• [WHAT THE TASK ASKS] Skip every picture, and copy exactly the lines from the one containing "Landscape: 0 -> 1" to the end of the data.

Structured diff data:
>>>
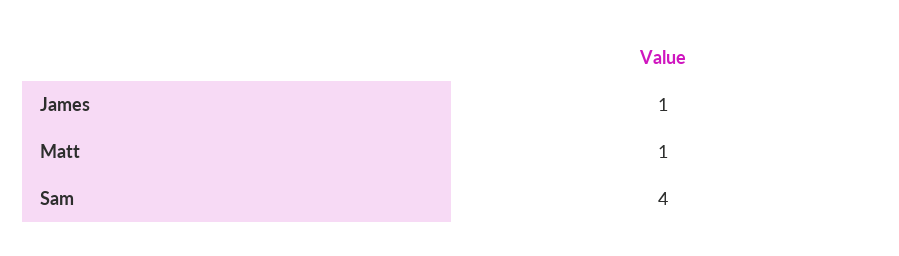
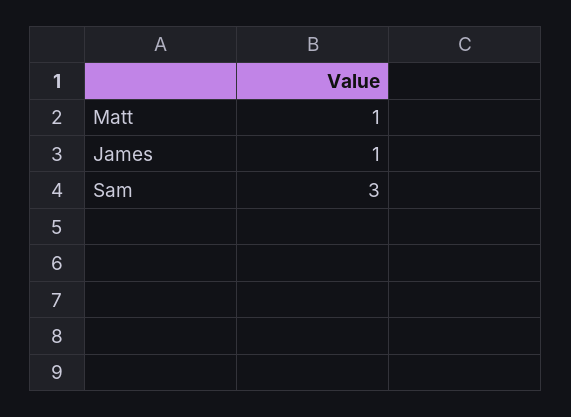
Sam: 4 -> 3

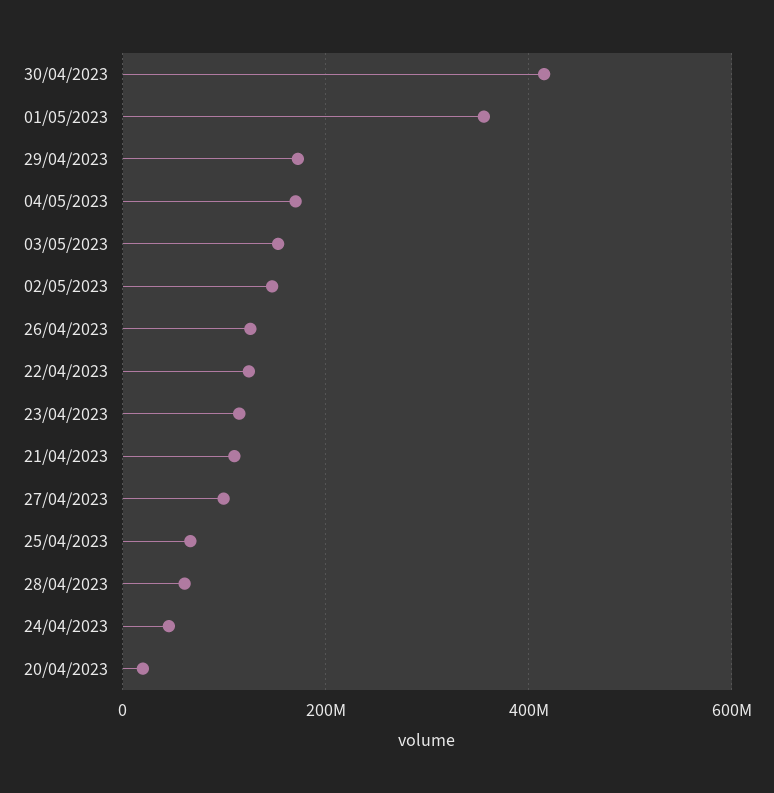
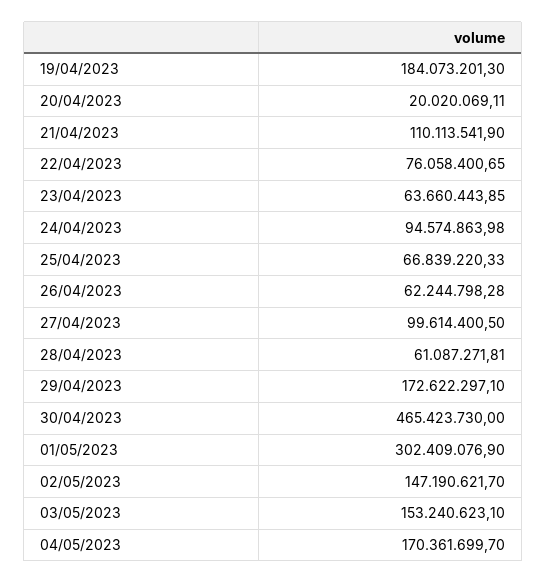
30/04/2023: 420000000 -> 465423730
01/05/2023: 360000000 -> 302409076.9
26/04/2023: 120000000 -> 62244798.28
22/04/2023: 120000000 -> 76058400.65
23/04/2023: 120000000 -> 63660443.85
24/04/2023: 40000000 -> 94574863.98
19/04/2023: none -> 184073201.3

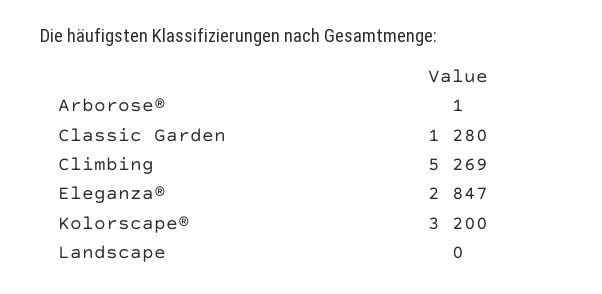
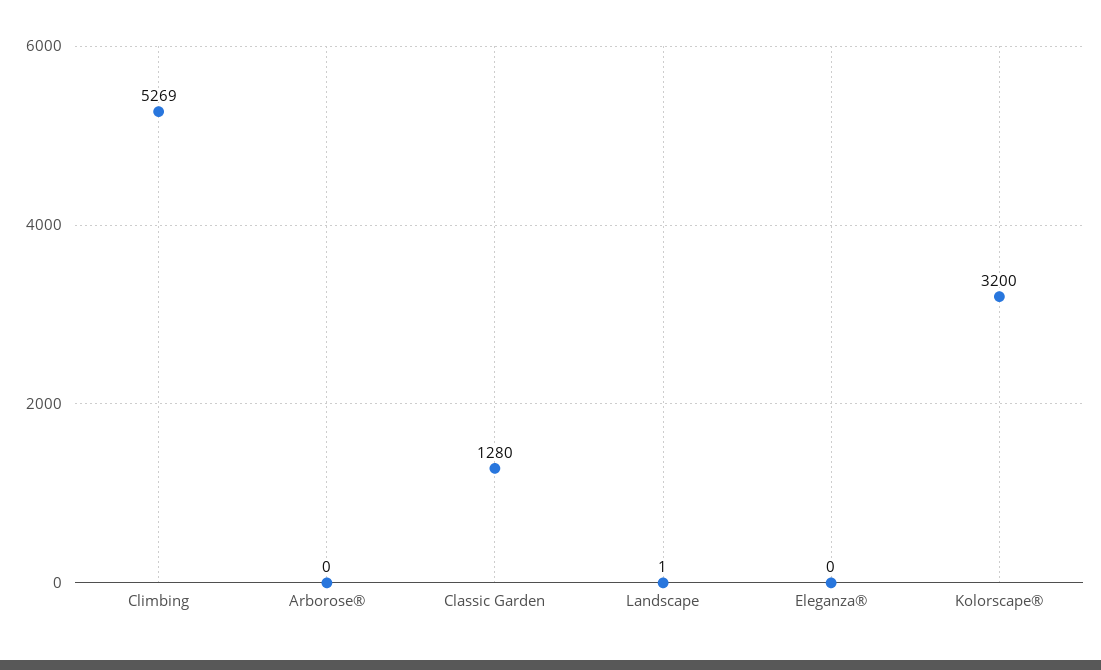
Arborose®: 1 -> 0
Eleganza®: 2847 -> 0
Landscape: 0 -> 1

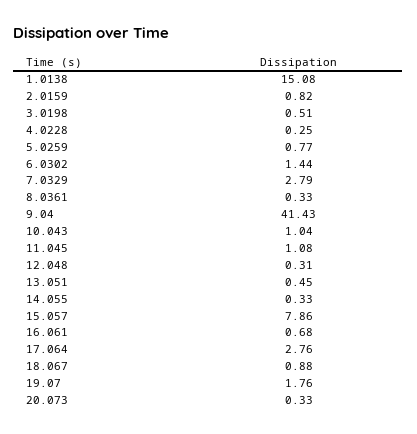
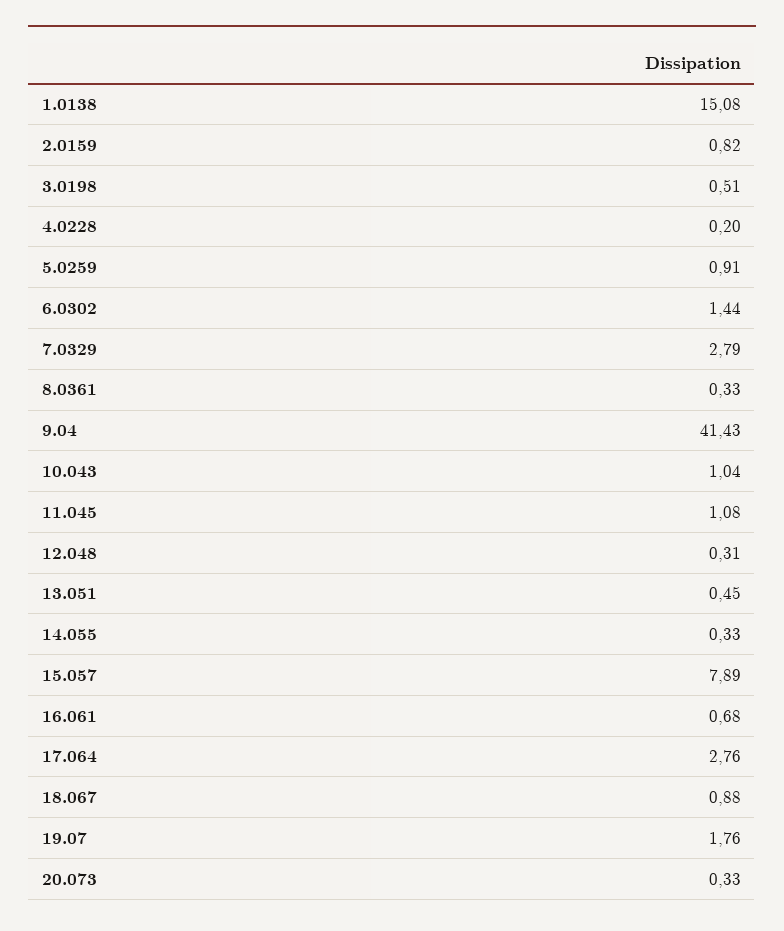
4.0228: 0.25 -> 0.2
5.0259: 0.77 -> 0.91
15.057: 7.86 -> 7.89

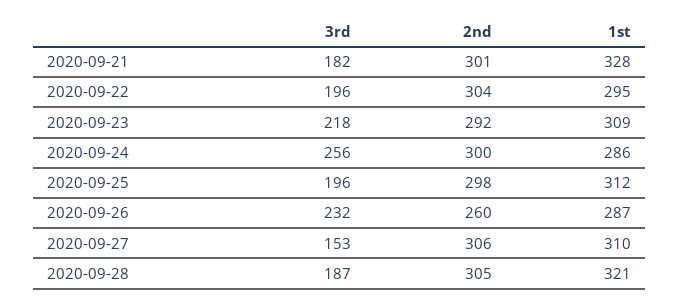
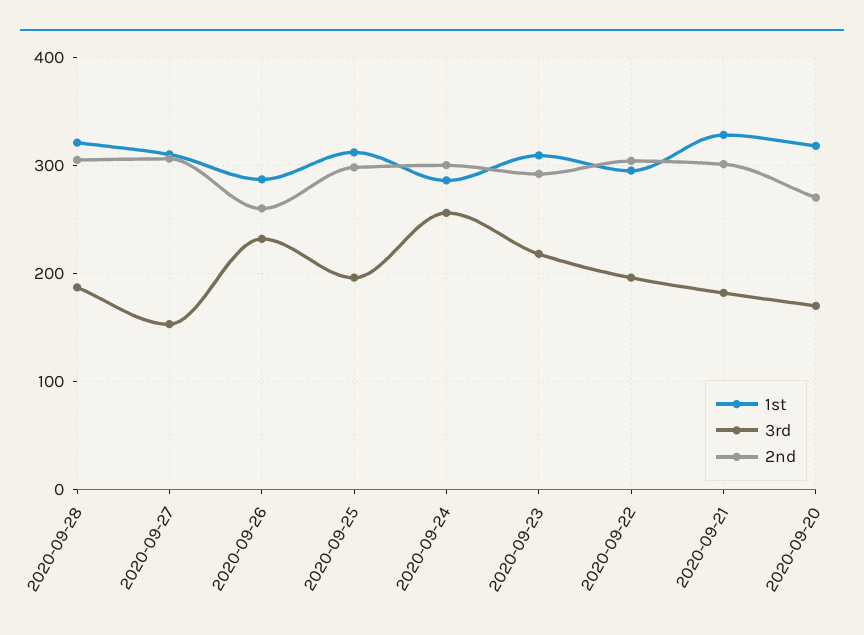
1st, 2020-09-20: none -> 320
3rd, 2020-09-20: none -> 170
2nd, 2020-09-20: none -> 270

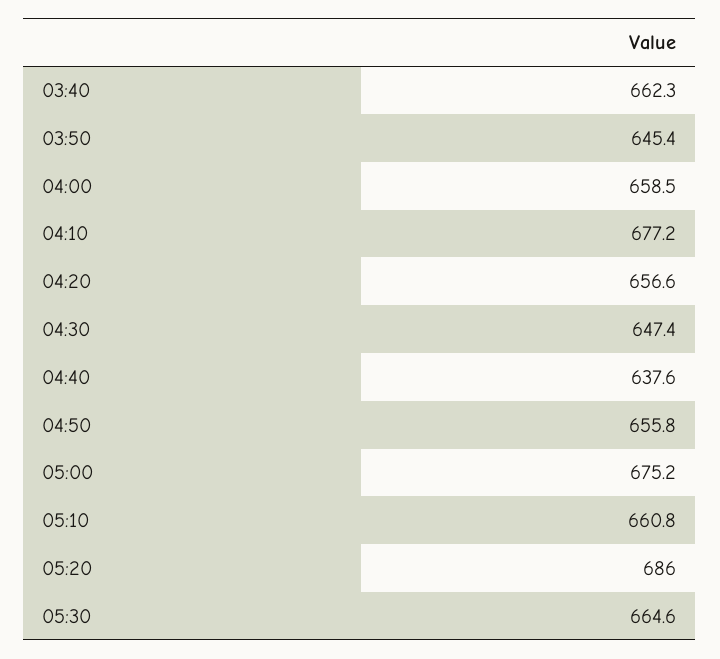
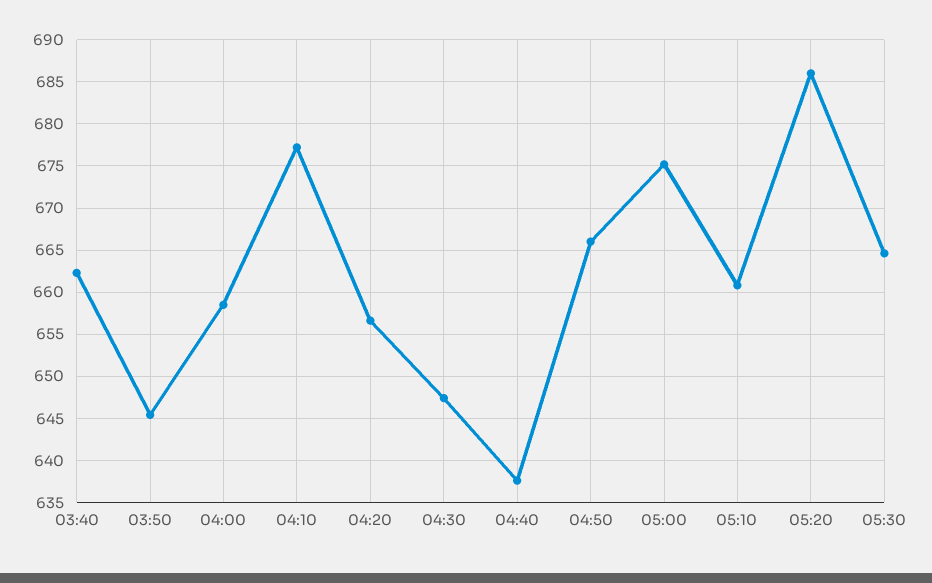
04:50: 655.8 -> 666

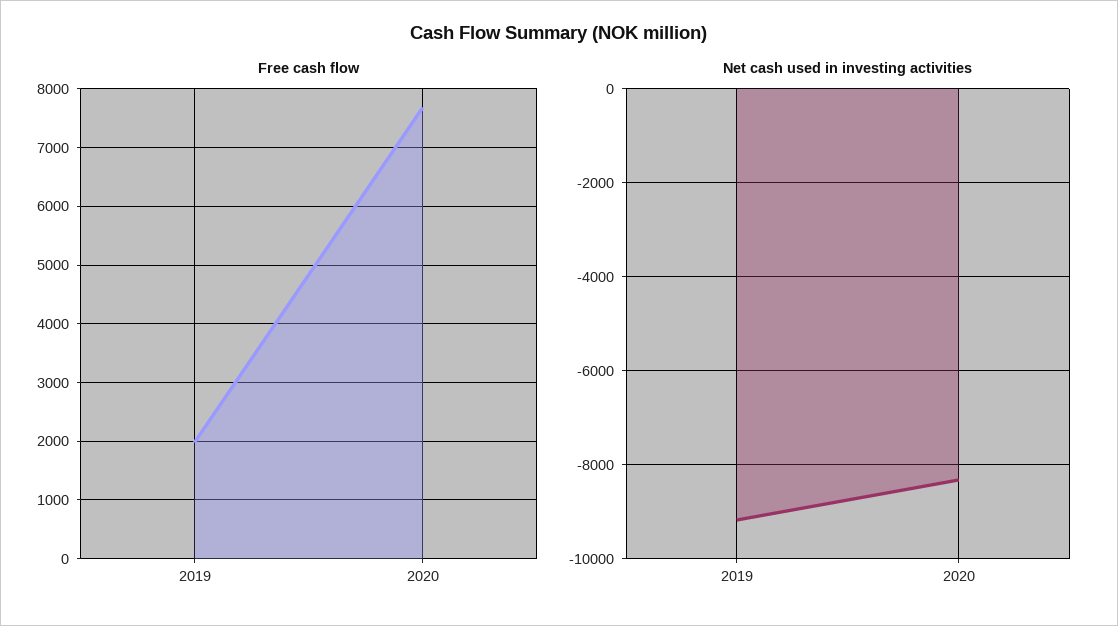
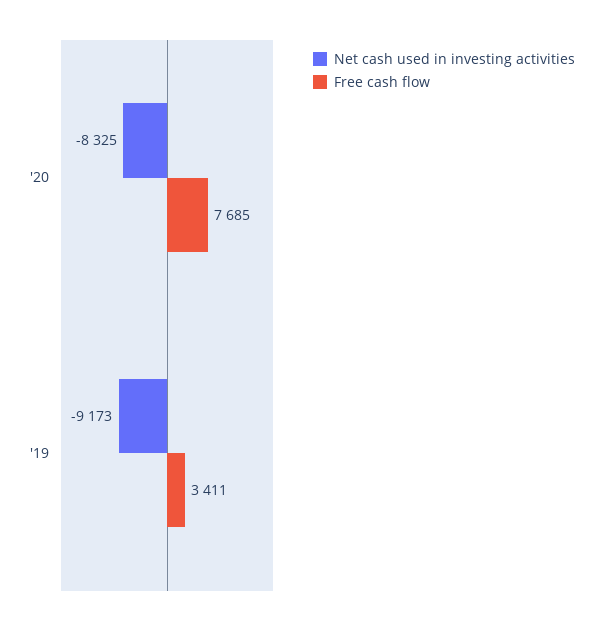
Free cash flow, 2019: 2000 -> 3411

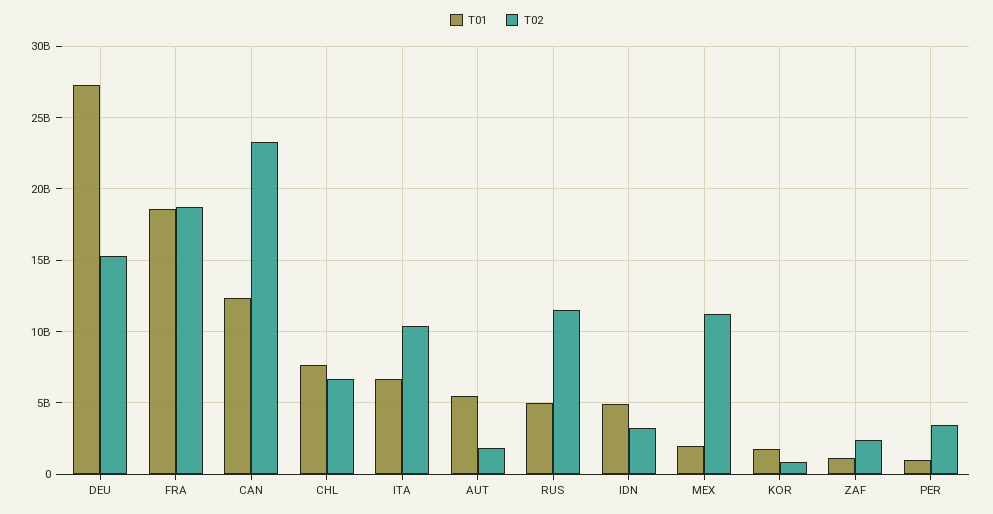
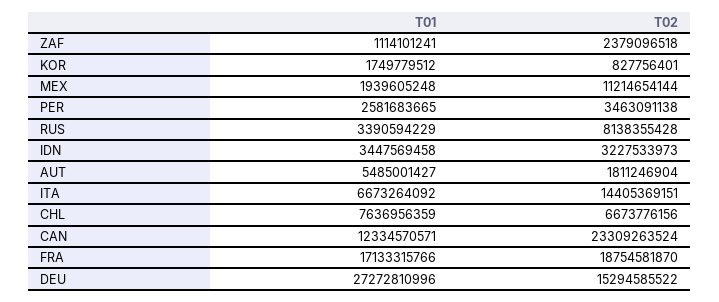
T01, FRA: 18500000000 -> 17133315766
T02, ITA: 10500000000 -> 14405369151
T01, RUS: 5000000000 -> 3390594229
T02, RUS: 11500000000 -> 8138355428
T01, IDN: 5000000000 -> 3447569458
T01, PER: 1000000000 -> 2581683665

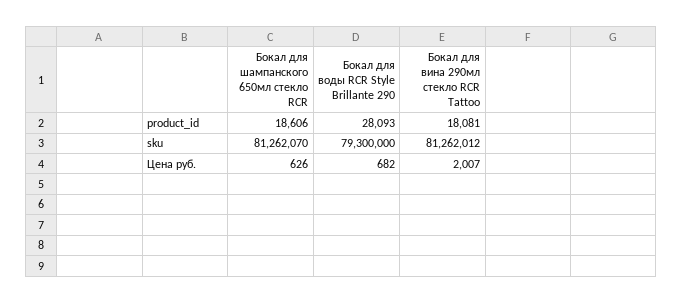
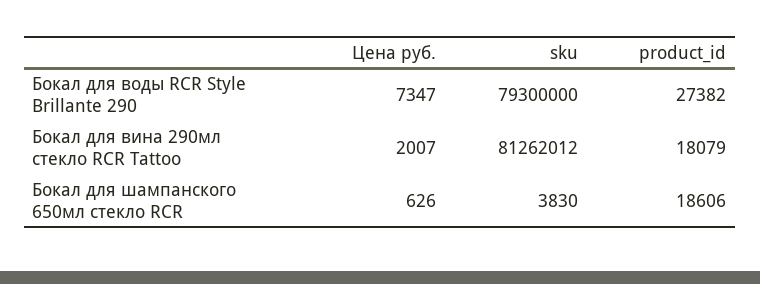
Бокал для воды RCR Style Brillante 290, product_id: 28093 -> 27382
Бокал для вина 290мл стекло RCR Tattoo, product_id: 18081 -> 18079
Бокал для шампанского 650мл стекло RCR, sku: 81262070 -> 3830
Бокал для воды RCR Style Brillante 290, Цена руб.: 682 -> 7347

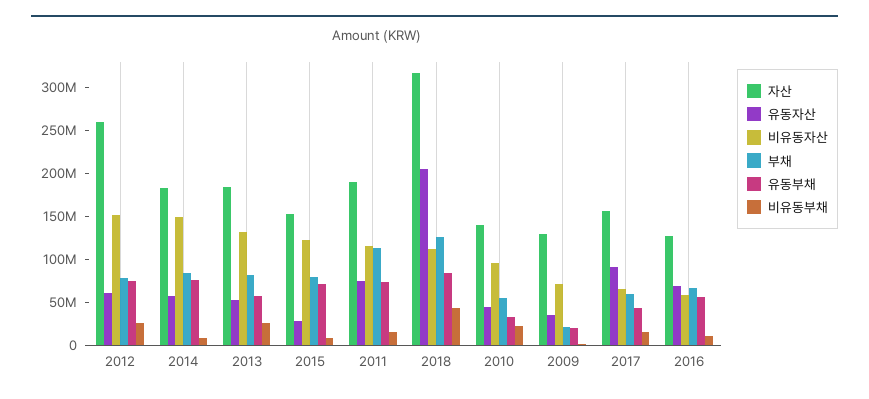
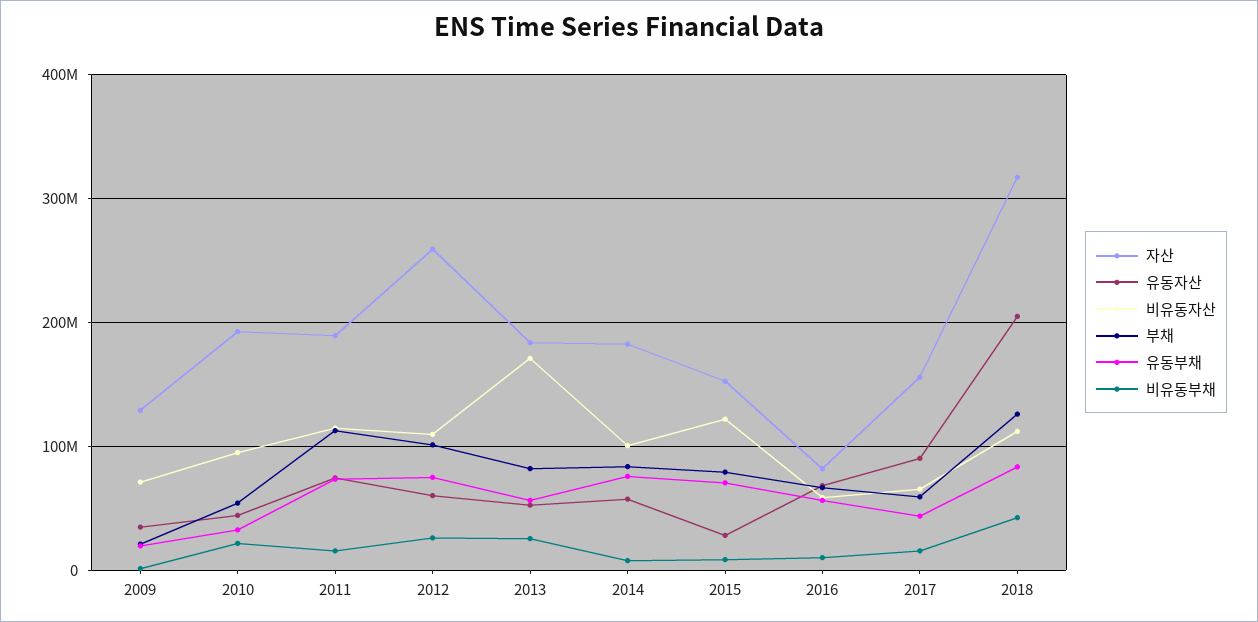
비유동자산, 2012: 150000000 -> 110000000
부채, 2012: 80000000 -> 100000000
비유동자산, 2014: 150000000 -> 100000000
비유동자산, 2013: 130000000 -> 170000000
자산, 2010: 140000000 -> 190000000
자산, 2016: 130000000 -> 80000000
<<<
• [RESPONSE BELOW]
Landscape: 0 -> 1

4.0228: 0.25 -> 0.2
5.0259: 0.77 -> 0.91
15.057: 7.86 -> 7.89

1st, 2020-09-20: none -> 320
3rd, 2020-09-20: none -> 170
2nd, 2020-09-20: none -> 270

04:50: 655.8 -> 666

Free cash flow, 2019: 2000 -> 3411

T01, FRA: 18500000000 -> 17133315766
T02, ITA: 10500000000 -> 14405369151
T01, RUS: 5000000000 -> 3390594229
T02, RUS: 11500000000 -> 8138355428
T01, IDN: 5000000000 -> 3447569458
T01, PER: 1000000000 -> 2581683665

Бокал для воды RCR Style Brillante 290, product_id: 28093 -> 27382
Бокал для вина 290мл стекло RCR Tattoo, product_id: 18081 -> 18079
Бокал для шампанского 650мл стекло RCR, sku: 81262070 -> 3830
Бокал для воды RCR Style Brillante 290, Цена руб.: 682 -> 7347

비유동자산, 2012: 150000000 -> 110000000
부채, 2012: 80000000 -> 100000000
비유동자산, 2014: 150000000 -> 100000000
비유동자산, 2013: 130000000 -> 170000000
자산, 2010: 140000000 -> 190000000
자산, 2016: 130000000 -> 80000000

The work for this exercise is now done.